Major education reports in Kenya

The major education reports that have had a significant impact on education and training
in Kenya include

Major education reports in Kenya

1.    Kenya Education Commission report-1964
which sought to reform the education system inherited from the colonial government and to make it more responsive to the needs of independent Kenya.

2.    The Mackay Report, 1981
The Report of the Presidential Working Party on the Second University in Kenya, led to the expansion of other postsecondary training institutions. In addition to the establishment of second University, it also recommended the establishment of the 8:4:4 system which removed the advanced (A) level of secondary education.

3.    The Kamunge Report, 1988
The Report of the Presidential Working Party on Education and Manpower Training for
the next decade and beyond  focused on improving education financing, quality and relevance. The report had a major departure on financing of education and training in Kenya as it recommended a policy of cost sharing between government, parents and communities.

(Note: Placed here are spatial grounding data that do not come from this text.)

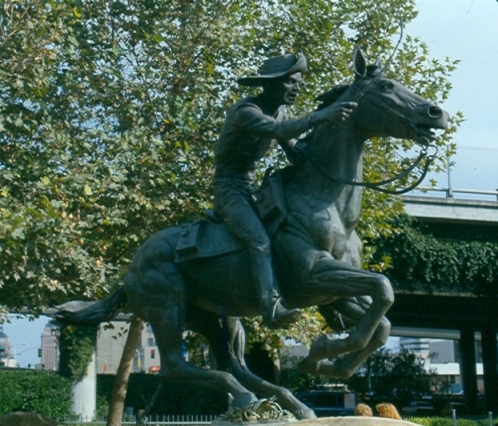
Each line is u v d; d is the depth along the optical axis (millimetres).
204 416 20984
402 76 15562
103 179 12531
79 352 26594
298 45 14633
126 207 12961
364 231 15008
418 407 38406
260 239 6465
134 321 13297
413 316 36188
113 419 13469
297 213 6461
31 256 11805
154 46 13586
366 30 15508
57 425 8742
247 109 6520
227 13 13844
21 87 12055
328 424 5668
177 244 6875
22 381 26109
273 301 6297
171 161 13461
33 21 11945
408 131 6234
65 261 12016
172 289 6891
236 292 6703
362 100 6375
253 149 6750
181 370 6773
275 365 21062
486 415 37375
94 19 13586
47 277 11961
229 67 14148
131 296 7113
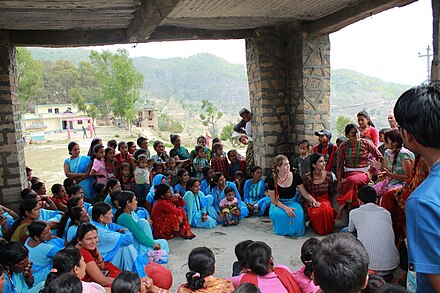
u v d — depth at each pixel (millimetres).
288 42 6480
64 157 15312
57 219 4430
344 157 5031
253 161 7145
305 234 5066
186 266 4223
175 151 7039
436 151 1134
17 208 5395
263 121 6598
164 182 5703
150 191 5633
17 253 2869
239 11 5008
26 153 17156
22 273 2984
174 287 3721
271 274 2518
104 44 5695
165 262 4293
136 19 4523
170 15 5059
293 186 5121
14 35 5348
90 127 27578
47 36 5484
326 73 6301
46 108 34469
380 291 1573
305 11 5277
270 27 6457
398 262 3502
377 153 4891
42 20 4770
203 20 5613
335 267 1136
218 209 5793
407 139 1182
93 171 5785
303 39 6098
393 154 4293
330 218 4934
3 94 5262
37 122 31406
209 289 2541
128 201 4191
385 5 4516
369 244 3469
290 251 4504
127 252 3744
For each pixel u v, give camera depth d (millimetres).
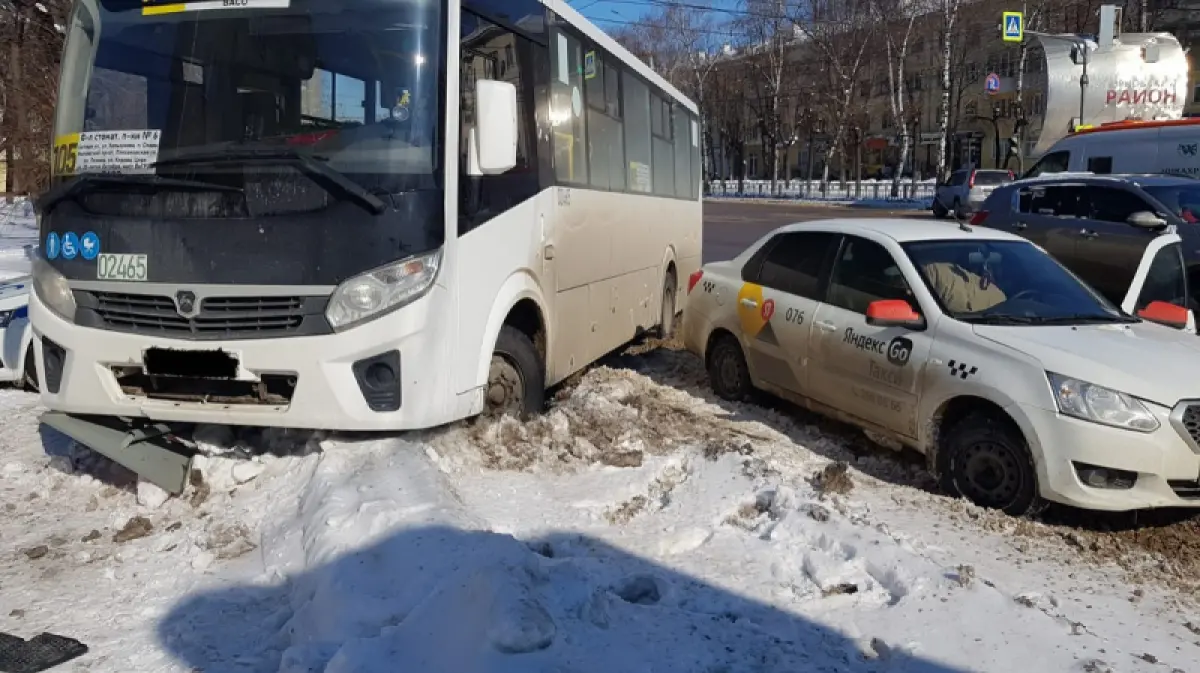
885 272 6488
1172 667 3670
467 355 5234
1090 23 40406
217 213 4871
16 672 3492
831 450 6664
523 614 3262
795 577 4328
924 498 5633
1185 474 4965
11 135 16031
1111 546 5047
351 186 4742
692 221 12422
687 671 3252
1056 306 6078
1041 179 12445
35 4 15586
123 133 5141
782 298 7285
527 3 6340
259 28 5125
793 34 50500
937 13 42719
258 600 4125
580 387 7785
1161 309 6566
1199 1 44250
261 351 4785
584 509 5055
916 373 5883
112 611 4055
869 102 53719
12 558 4625
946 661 3578
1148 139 15289
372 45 5039
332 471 4949
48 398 5324
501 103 5203
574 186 7191
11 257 15266
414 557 3971
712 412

4.    The Koech Report, 2000
It identified ways and means of enabling the education system to facilitate national unity, mutual social responsibility, accelerated industrial and technological development, life-long learning, and adaptation in response to changing circumstances. Although the report was not adopted due to cost implications, some recommendations such as curriculum rationalization have been implemented.

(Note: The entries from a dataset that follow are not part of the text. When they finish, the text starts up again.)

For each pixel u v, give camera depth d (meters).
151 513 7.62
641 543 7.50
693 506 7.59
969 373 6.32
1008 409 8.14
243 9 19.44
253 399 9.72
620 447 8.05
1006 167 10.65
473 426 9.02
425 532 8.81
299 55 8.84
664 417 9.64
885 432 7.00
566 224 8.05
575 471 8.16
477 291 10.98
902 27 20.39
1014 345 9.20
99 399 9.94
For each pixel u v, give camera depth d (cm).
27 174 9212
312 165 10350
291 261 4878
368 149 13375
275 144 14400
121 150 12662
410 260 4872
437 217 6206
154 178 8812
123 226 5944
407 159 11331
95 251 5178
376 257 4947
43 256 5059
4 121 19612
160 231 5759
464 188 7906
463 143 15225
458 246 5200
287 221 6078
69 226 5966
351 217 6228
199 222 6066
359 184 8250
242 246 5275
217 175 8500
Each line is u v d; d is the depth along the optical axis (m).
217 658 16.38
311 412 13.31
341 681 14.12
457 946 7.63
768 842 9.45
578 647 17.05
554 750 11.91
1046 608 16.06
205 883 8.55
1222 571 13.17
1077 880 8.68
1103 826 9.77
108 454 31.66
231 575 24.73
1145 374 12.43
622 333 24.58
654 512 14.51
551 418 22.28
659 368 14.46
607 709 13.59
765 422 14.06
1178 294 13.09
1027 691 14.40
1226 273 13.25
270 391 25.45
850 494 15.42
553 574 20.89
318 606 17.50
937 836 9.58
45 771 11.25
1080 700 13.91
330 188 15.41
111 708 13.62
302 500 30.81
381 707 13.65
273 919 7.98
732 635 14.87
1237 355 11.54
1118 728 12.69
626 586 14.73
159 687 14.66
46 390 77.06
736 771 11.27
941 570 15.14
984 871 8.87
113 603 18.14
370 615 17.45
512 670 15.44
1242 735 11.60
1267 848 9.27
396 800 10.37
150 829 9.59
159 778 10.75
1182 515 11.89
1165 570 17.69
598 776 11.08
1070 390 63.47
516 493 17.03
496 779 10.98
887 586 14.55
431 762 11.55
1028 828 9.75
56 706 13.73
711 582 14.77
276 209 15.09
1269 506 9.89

5.    The Transformation of Higher Education and Training in Kenya report (2006) and the National Strategy for University Education (2007),
The two reports provided a road map on university education in Kenya.

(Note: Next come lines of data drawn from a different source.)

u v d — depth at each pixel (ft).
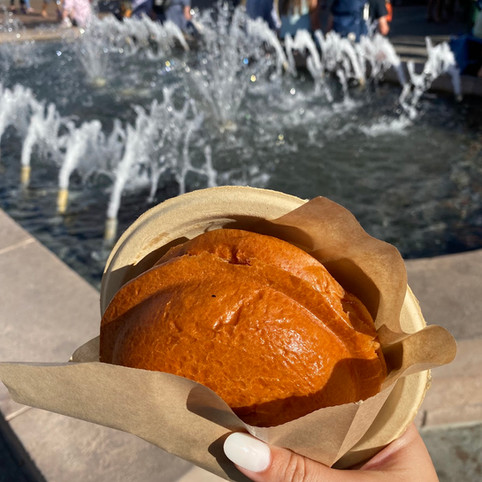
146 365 2.27
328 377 2.30
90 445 6.80
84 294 9.46
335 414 2.21
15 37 36.01
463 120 22.89
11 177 17.71
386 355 2.67
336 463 3.14
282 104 25.20
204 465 2.70
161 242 2.92
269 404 2.26
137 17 37.24
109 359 2.55
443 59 26.35
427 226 14.70
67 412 2.47
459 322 8.15
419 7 46.83
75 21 40.14
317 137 21.12
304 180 17.57
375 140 20.75
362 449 2.91
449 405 7.85
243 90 27.12
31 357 8.06
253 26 32.50
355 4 28.04
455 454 7.57
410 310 2.68
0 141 20.74
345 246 2.61
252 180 17.61
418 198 16.22
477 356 7.82
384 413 2.82
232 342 2.22
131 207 15.81
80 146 19.95
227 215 2.75
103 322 2.55
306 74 30.48
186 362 2.24
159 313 2.31
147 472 6.45
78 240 14.16
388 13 28.89
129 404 2.30
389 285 2.55
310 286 2.41
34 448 6.75
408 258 13.28
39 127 21.49
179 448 2.62
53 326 8.69
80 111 24.39
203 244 2.57
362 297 2.72
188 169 18.38
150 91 27.27
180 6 36.24
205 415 2.40
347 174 17.93
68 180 17.44
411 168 18.26
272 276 2.39
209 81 28.32
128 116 23.71
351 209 15.76
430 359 2.36
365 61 28.43
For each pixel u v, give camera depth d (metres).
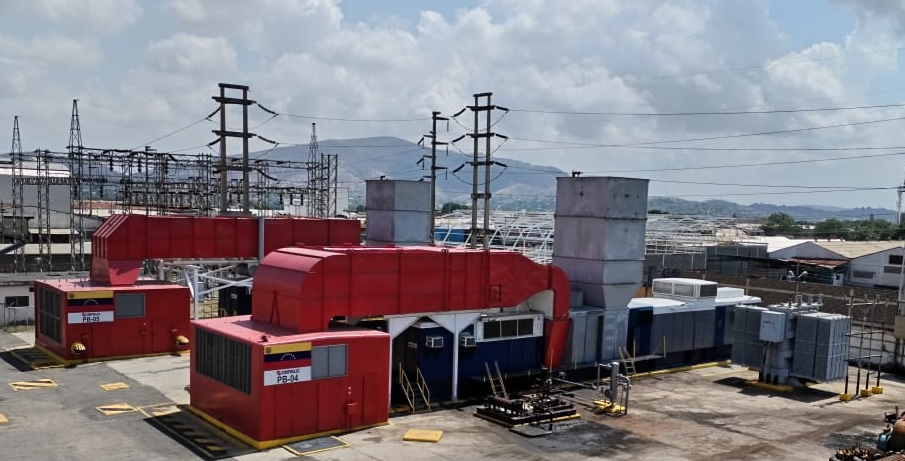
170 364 37.16
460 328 31.11
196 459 22.94
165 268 44.75
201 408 27.75
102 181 69.00
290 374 24.62
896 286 82.31
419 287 29.66
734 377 38.47
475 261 31.41
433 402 30.64
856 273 86.69
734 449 25.73
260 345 24.00
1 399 29.83
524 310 35.28
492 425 27.66
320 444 24.66
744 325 37.09
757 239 104.06
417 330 30.31
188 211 67.00
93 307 37.41
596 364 35.12
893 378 39.31
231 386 25.67
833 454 25.42
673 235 85.56
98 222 73.38
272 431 24.31
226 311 46.75
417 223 50.84
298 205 92.69
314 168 80.50
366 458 23.39
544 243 64.62
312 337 25.42
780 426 28.98
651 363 39.22
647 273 63.03
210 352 27.09
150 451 23.62
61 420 26.97
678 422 29.06
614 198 36.75
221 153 56.03
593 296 37.25
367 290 28.19
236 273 48.03
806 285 55.62
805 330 35.19
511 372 33.28
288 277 27.22
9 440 24.45
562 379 33.75
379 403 27.03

6.    The Sessional Paper No. 1, 2005

The Sessional Paper No. 1, 2005 on education, training and research led to reforms
through a Sector Wide Approach to Planning (SWAP). Though the emphasis was on access,
equity, quality, relevance and the strengthening of governance and management, the expected
returns of investment in education in terms of productive and skilled manpower has not been realized to the full. In addition the Constitution of Kenya (2010) has placed demands that have implications on education and training. This has necessitated the development of this policy through an elaborate consultative stakeholder process.